I would suspect the voltage stabilizer, the small component that supplies 10v to the temperature and fuel gauges. It is located on the back of the dash near the two major gauges. The stock ones use a bimetallic strip type deal. 10v output voltage cannot be reliably checked with a voltmeter as they are going off and on rapidly to supply an average 10v; the gauges are damped enough they don't move. You may be able to check the stabilizer output for ~12v to say ~13.5v to see if the devise has failed with the bimetallic strip in the electrically closed position.
Solid state replacements are available from Moss, or I believe John made some up a while ago.

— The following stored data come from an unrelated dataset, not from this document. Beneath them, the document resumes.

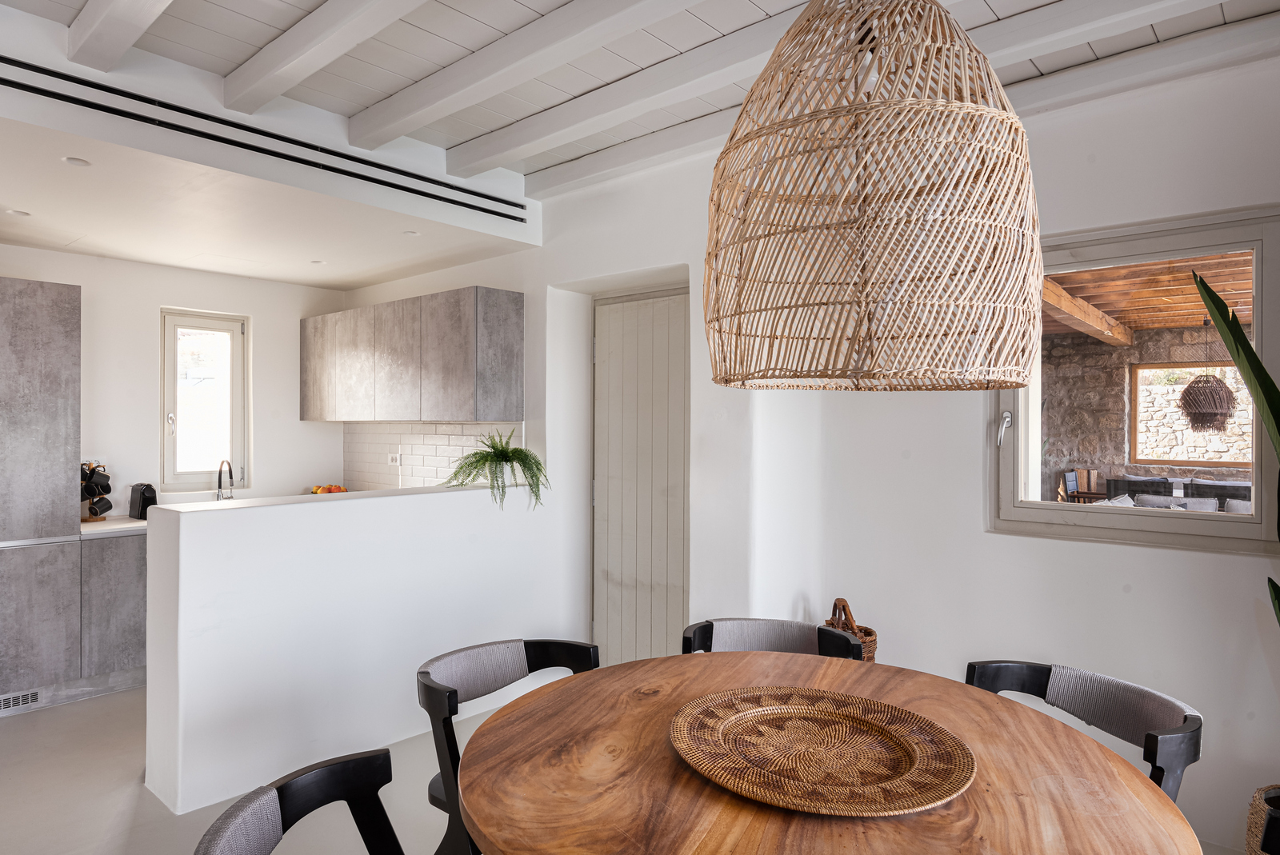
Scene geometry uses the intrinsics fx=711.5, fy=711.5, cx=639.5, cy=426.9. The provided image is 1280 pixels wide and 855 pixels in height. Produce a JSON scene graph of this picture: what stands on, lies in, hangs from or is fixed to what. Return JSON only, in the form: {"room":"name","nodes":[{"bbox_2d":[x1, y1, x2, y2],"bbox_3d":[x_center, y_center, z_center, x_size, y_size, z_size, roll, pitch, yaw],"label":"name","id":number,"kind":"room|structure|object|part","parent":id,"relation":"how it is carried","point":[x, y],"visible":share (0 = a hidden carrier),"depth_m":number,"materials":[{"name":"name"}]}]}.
{"room":"dining room","nodes":[
{"label":"dining room","id":0,"kind":"room"},
{"bbox_2d":[0,241,351,512],"bbox_3d":[-3.643,0.032,4.043,0.197,2.819,4.096,0,0,41],"label":"kitchen back wall","id":1,"kind":"structure","parent":0,"point":[86,280],"depth_m":4.58,"materials":[{"name":"white paint"}]},
{"bbox_2d":[160,308,249,491],"bbox_3d":[-2.950,-0.162,4.793,0.140,1.214,0.532,0,0,41],"label":"kitchen window","id":2,"kind":"structure","parent":1,"relation":"in","point":[204,474],"depth_m":4.80,"materials":[{"name":"white glass"}]},
{"bbox_2d":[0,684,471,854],"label":"floor","id":3,"kind":"structure","parent":0,"point":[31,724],"depth_m":2.80,"materials":[{"name":"concrete"}]},
{"bbox_2d":[0,276,84,715],"bbox_3d":[-3.405,0.345,3.617,0.602,2.179,0.820,0,0,41],"label":"tall cabinet","id":4,"kind":"object","parent":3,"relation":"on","point":[56,414],"visible":0.99,"depth_m":3.59,"materials":[{"name":"grey laminate"}]},
{"bbox_2d":[0,688,41,712],"bbox_3d":[-3.176,1.371,3.525,0.009,0.076,0.322,0,0,41],"label":"vent","id":5,"kind":"object","parent":4,"relation":"in","point":[11,702],"visible":0.99,"depth_m":3.58,"materials":[{"name":"metal"}]},
{"bbox_2d":[79,527,148,691],"bbox_3d":[-2.658,1.009,4.430,0.637,0.856,1.286,0,0,41],"label":"base cabinet","id":6,"kind":"object","parent":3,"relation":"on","point":[129,654],"visible":0.38,"depth_m":3.84,"materials":[{"name":"grey laminate"}]},
{"bbox_2d":[78,516,147,538],"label":"countertop","id":7,"kind":"structure","parent":6,"relation":"on","point":[134,525],"depth_m":3.95,"materials":[{"name":"white stone"}]},
{"bbox_2d":[80,459,112,521],"bbox_3d":[-3.193,0.367,4.158,0.189,0.362,0.187,0,0,41],"label":"mug tree","id":8,"kind":"object","parent":7,"relation":"on","point":[89,492],"visible":0.81,"depth_m":4.13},
{"bbox_2d":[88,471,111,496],"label":"mug","id":9,"kind":"object","parent":8,"relation":"hanging from","point":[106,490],"visible":0.91,"depth_m":4.14,"materials":[{"name":"black ceramic"}]},
{"bbox_2d":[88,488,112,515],"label":"mug","id":10,"kind":"object","parent":8,"relation":"hanging from","point":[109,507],"visible":0.93,"depth_m":4.11,"materials":[{"name":"black ceramic"}]},
{"bbox_2d":[128,482,156,519],"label":"coffee machine","id":11,"kind":"object","parent":7,"relation":"on","point":[146,505],"visible":0.94,"depth_m":4.27,"materials":[{"name":"black plastic"}]},
{"bbox_2d":[215,459,234,500],"bbox_3d":[-2.695,0.381,4.627,0.222,0.331,0.099,0,0,41],"label":"kitchen tap","id":12,"kind":"object","parent":7,"relation":"on","point":[229,465],"visible":0.92,"depth_m":4.65,"materials":[{"name":"silver metal"}]},
{"bbox_2d":[192,747,407,854],"bbox_3d":[-0.465,1.030,1.199,0.599,0.765,0.585,0,0,8],"label":"chair","id":13,"kind":"object","parent":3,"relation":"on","point":[319,771],"visible":1,"depth_m":1.35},
{"bbox_2d":[415,636,599,854],"bbox_3d":[-0.299,1.033,1.954,0.599,0.771,0.581,0,0,41],"label":"chair","id":14,"kind":"object","parent":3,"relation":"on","point":[434,694],"visible":0.62,"depth_m":2.01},
{"bbox_2d":[679,617,863,660],"bbox_3d":[0.401,1.038,2.218,0.576,0.768,0.575,0,0,7],"label":"chair","id":15,"kind":"object","parent":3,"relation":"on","point":[767,632],"visible":0.32,"depth_m":2.40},
{"bbox_2d":[449,648,1202,854],"bbox_3d":[0.323,1.044,1.512,1.389,0.755,1.346,0,0,41],"label":"dining table","id":16,"kind":"object","parent":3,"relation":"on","point":[966,689],"visible":0.86,"depth_m":1.34,"materials":[{"name":"brown wood"}]},
{"bbox_2d":[668,687,974,816],"bbox_3d":[0.357,0.658,1.492,0.600,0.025,0.613,0,0,-28],"label":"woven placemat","id":17,"kind":"object","parent":16,"relation":"on","point":[767,782],"visible":0.99,"depth_m":1.43,"materials":[{"name":"brown wicker"}]},
{"bbox_2d":[820,597,877,662],"bbox_3d":[0.849,1.005,2.985,0.261,0.559,0.258,0,0,41],"label":"wicker basket","id":18,"kind":"object","parent":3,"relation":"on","point":[867,634],"visible":0.26,"depth_m":2.95,"materials":[{"name":"brown wicker"}]},
{"bbox_2d":[965,660,1201,804],"bbox_3d":[1.030,1.035,1.762,0.577,0.758,0.576,0,0,-27],"label":"chair","id":19,"kind":"object","parent":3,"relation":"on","point":[1048,677],"visible":0.57,"depth_m":1.84,"materials":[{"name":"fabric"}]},
{"bbox_2d":[1244,784,1279,854],"bbox_3d":[1.973,1.263,2.022,0.356,0.339,0.348,0,0,41],"label":"woven basket","id":20,"kind":"object","parent":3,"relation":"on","point":[1254,816],"visible":0.86,"depth_m":2.08,"materials":[{"name":"wicker"}]},
{"bbox_2d":[1184,259,1279,628],"bbox_3d":[1.910,0.357,1.939,0.592,1.727,0.711,0,0,3],"label":"potted plant","id":21,"kind":"object","parent":20,"relation":"in","point":[1238,353],"visible":1,"depth_m":2.08,"materials":[{"name":"green plant"}]},
{"bbox_2d":[309,483,349,494],"bbox_3d":[-2.192,0.473,5.038,0.274,0.130,0.266,0,0,41],"label":"fruit bowl","id":22,"kind":"object","parent":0,"point":[314,492],"visible":0.39,"depth_m":5.01,"materials":[{"name":"food"}]},
{"bbox_2d":[140,482,563,819],"bbox_3d":[-1.175,0.897,3.383,0.200,1.109,1.938,0,0,41],"label":"half wall","id":23,"kind":"structure","parent":0,"point":[377,505],"depth_m":2.99,"materials":[{"name":"white paint"}]},
{"bbox_2d":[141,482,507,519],"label":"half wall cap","id":24,"kind":"structure","parent":23,"relation":"attached to","point":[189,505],"depth_m":3.13,"materials":[{"name":"white stone"}]},
{"bbox_2d":[446,428,548,510],"bbox_3d":[-0.738,0.225,3.708,0.564,0.437,0.552,0,0,41],"label":"fern","id":25,"kind":"object","parent":23,"relation":"on","point":[512,452],"visible":0.97,"depth_m":3.65,"materials":[{"name":"green plant"}]},
{"bbox_2d":[0,0,1279,264],"bbox_3d":[-0.171,-1.387,1.199,5.270,0.124,4.724,0,0,41],"label":"ceiling","id":26,"kind":"structure","parent":0,"point":[294,3],"depth_m":2.52,"materials":[{"name":"white paint"}]},
{"bbox_2d":[4,208,30,216],"bbox_3d":[-2.978,-1.022,3.398,0.101,0.006,0.101,0,0,41],"label":"recessed light","id":27,"kind":"object","parent":26,"relation":"in","point":[18,213],"visible":0.98,"depth_m":3.39,"materials":[{"name":"white"}]},
{"bbox_2d":[62,156,91,166],"bbox_3d":[-2.168,-1.021,2.741,0.090,0.006,0.090,0,0,41],"label":"recessed light","id":28,"kind":"object","parent":26,"relation":"in","point":[81,163],"visible":0.98,"depth_m":2.74,"materials":[{"name":"white"}]},
{"bbox_2d":[66,0,173,70],"bbox_3d":[-0.589,-1.296,1.271,3.783,0.144,0.136,0,0,41],"label":"ceiling beam","id":29,"kind":"structure","parent":26,"relation":"attached to","point":[131,38],"depth_m":2.23,"materials":[{"name":"white paint"}]},
{"bbox_2d":[0,56,525,220],"bbox_3d":[-1.631,-1.176,2.767,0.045,0.116,2.750,0,0,41],"label":"air vent","id":30,"kind":"object","parent":26,"relation":"attached to","point":[297,161],"visible":0.99,"depth_m":2.79,"materials":[{"name":"black metal"}]},
{"bbox_2d":[309,259,326,265],"bbox_3d":[-2.011,-1.024,4.443,0.103,0.007,0.106,0,0,-30],"label":"recessed light","id":31,"kind":"object","parent":26,"relation":"in","point":[319,262],"visible":0.99,"depth_m":4.43,"materials":[{"name":"white"}]},
{"bbox_2d":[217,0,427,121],"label":"ceiling beam","id":32,"kind":"structure","parent":26,"relation":"attached to","point":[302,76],"depth_m":2.39,"materials":[{"name":"white paint"}]},
{"bbox_2d":[403,229,420,235],"bbox_3d":[-1.204,-1.020,3.747,0.090,0.006,0.089,0,0,41],"label":"recessed light","id":33,"kind":"object","parent":26,"relation":"in","point":[412,233],"visible":0.99,"depth_m":3.74,"materials":[{"name":"white"}]},
{"bbox_2d":[344,0,698,155],"bbox_3d":[0.332,-1.287,1.827,4.107,0.131,0.152,0,0,41],"label":"ceiling beam","id":34,"kind":"structure","parent":26,"relation":"attached to","point":[439,95],"depth_m":2.50,"materials":[{"name":"white paint"}]},
{"bbox_2d":[702,0,1043,391],"bbox_3d":[0.466,-0.700,1.525,0.712,1.246,0.715,0,0,41],"label":"pendant lamp","id":35,"kind":"object","parent":26,"relation":"hanging from","point":[1035,270],"visible":0.98,"depth_m":1.23,"materials":[{"name":"wicker"}]},
{"bbox_2d":[492,0,1279,205],"bbox_3d":[1.276,-1.274,2.591,4.410,0.127,0.191,0,0,41],"label":"ceiling beam","id":36,"kind":"structure","parent":26,"relation":"attached to","point":[567,173],"depth_m":2.45,"materials":[{"name":"white paint"}]},
{"bbox_2d":[363,48,1279,854],"bbox_3d":[0.661,0.035,3.435,6.975,2.810,0.273,0,0,41],"label":"right wall","id":37,"kind":"structure","parent":0,"point":[1150,557],"depth_m":2.87,"materials":[{"name":"white paint"}]},
{"bbox_2d":[299,285,522,422],"bbox_3d":[-1.595,-0.397,4.663,2.135,0.744,0.353,0,0,41],"label":"upper cabinet","id":38,"kind":"object","parent":37,"relation":"attached to","point":[504,310],"visible":0.98,"depth_m":4.18,"materials":[{"name":"grey wood"}]},
{"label":"cabinet door","id":39,"kind":"part","parent":38,"relation":"part of","materials":[{"name":"grey laminate"}]},
{"bbox_2d":[342,420,519,490],"bbox_3d":[-1.447,0.225,4.738,2.035,0.507,0.010,0,0,41],"label":"tile backsplash","id":40,"kind":"structure","parent":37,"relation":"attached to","point":[464,427],"depth_m":4.80,"materials":[{"name":"white tile"}]},
{"bbox_2d":[387,451,401,465],"bbox_3d":[-1.699,0.222,4.905,0.116,0.097,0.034,0,0,41],"label":"wall socket","id":41,"kind":"object","parent":40,"relation":"attached to","point":[394,462],"visible":0.98,"depth_m":4.90,"materials":[{"name":"white plastic"}]},
{"bbox_2d":[590,285,688,666],"bbox_3d":[0.034,0.367,3.836,0.857,2.193,0.104,0,0,41],"label":"door","id":42,"kind":"structure","parent":37,"relation":"in","point":[610,340],"depth_m":3.88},
{"bbox_2d":[987,203,1278,554],"bbox_3d":[1.813,-0.145,2.598,0.920,1.163,0.142,0,0,41],"label":"window","id":43,"kind":"structure","parent":37,"relation":"in","point":[1261,333],"depth_m":2.56,"materials":[{"name":"glass"}]},
{"bbox_3d":[1.439,0.011,2.829,0.055,0.133,0.064,0,0,41],"label":"window handle","id":44,"kind":"part","parent":43,"relation":"part of","materials":[{"name":"silver metal"}]},
{"label":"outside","id":45,"kind":"structure","parent":0,"visible":0},
{"bbox_2d":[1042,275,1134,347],"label":"wooden beam","id":46,"kind":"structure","parent":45,"point":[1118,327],"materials":[{"name":"brown wood"}]},
{"bbox_2d":[1042,252,1251,343],"bbox_3d":[4.336,-1.098,5.084,5.196,0.425,5.160,0,0,41],"label":"wooden ceiling","id":47,"kind":"structure","parent":45,"point":[1183,322],"depth_m":5.75,"materials":[{"name":"brown wood"}]},
{"bbox_2d":[1176,316,1236,433],"bbox_3d":[4.859,-0.470,6.107,0.437,1.054,0.440,0,0,41],"label":"pendant lamp","id":48,"kind":"object","parent":47,"relation":"hanging from","point":[1190,412],"visible":0.96,"depth_m":6.01,"materials":[{"name":"wicker"}]},
{"bbox_2d":[1044,323,1250,506],"bbox_3d":[6.443,0.182,8.100,4.772,2.794,0.310,0,0,41],"label":"stone wall","id":49,"kind":"structure","parent":45,"point":[1075,347],"depth_m":8.54,"materials":[{"name":"grey stone"}]},
{"bbox_2d":[1129,360,1251,467],"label":"window","id":50,"kind":"structure","parent":49,"relation":"in","point":[1221,462],"depth_m":8.07,"materials":[{"name":"clear glass"}]},
{"label":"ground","id":51,"kind":"structure","parent":45,"visible":0},
{"bbox_2d":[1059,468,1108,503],"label":"outdoor chair","id":52,"kind":"object","parent":51,"relation":"on","point":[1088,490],"visible":0.64,"depth_m":7.69,"materials":[{"name":"brown wood"}]},
{"bbox_2d":[1102,474,1256,511],"bbox_3d":[5.645,0.924,6.966,1.774,0.809,0.882,0,0,41],"label":"outdoor sofa","id":53,"kind":"object","parent":51,"relation":"on","point":[1234,487],"visible":0.32,"depth_m":7.04,"materials":[{"name":"grey fabric"}]}
]}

I would just replace the thing and try things out as the component is pretty cheap & easy to get at and they are known to fail. The solid state units can be checked with your voltmeter for 10v output.
http://www.mossmotors.com/graphics/prod ... 31-555.pdfThe fuel gauge behavior sounds like it is being supplied with over 10v and the gauge reading is shifted up. Mine works correctly (sort of) in the critical lower range, but will never get to a proper full reading. Note the low fuel light should work correctly as it is a separate circuit from the tank sender. 12v supply to the two gauges would also account for your high coolant temp readings.
Once sure of the 10v supply to the two gauges, I still had to 'adjust' my temp gauge with additional resistors in series with the sender to get it to read correctly at various temperatures determined with candy thermometer in the coolant.
Note the oil pressure does not use 10v stabilized supply, rather it uses nominal 12v so should be different issue, although it sounds OK to me.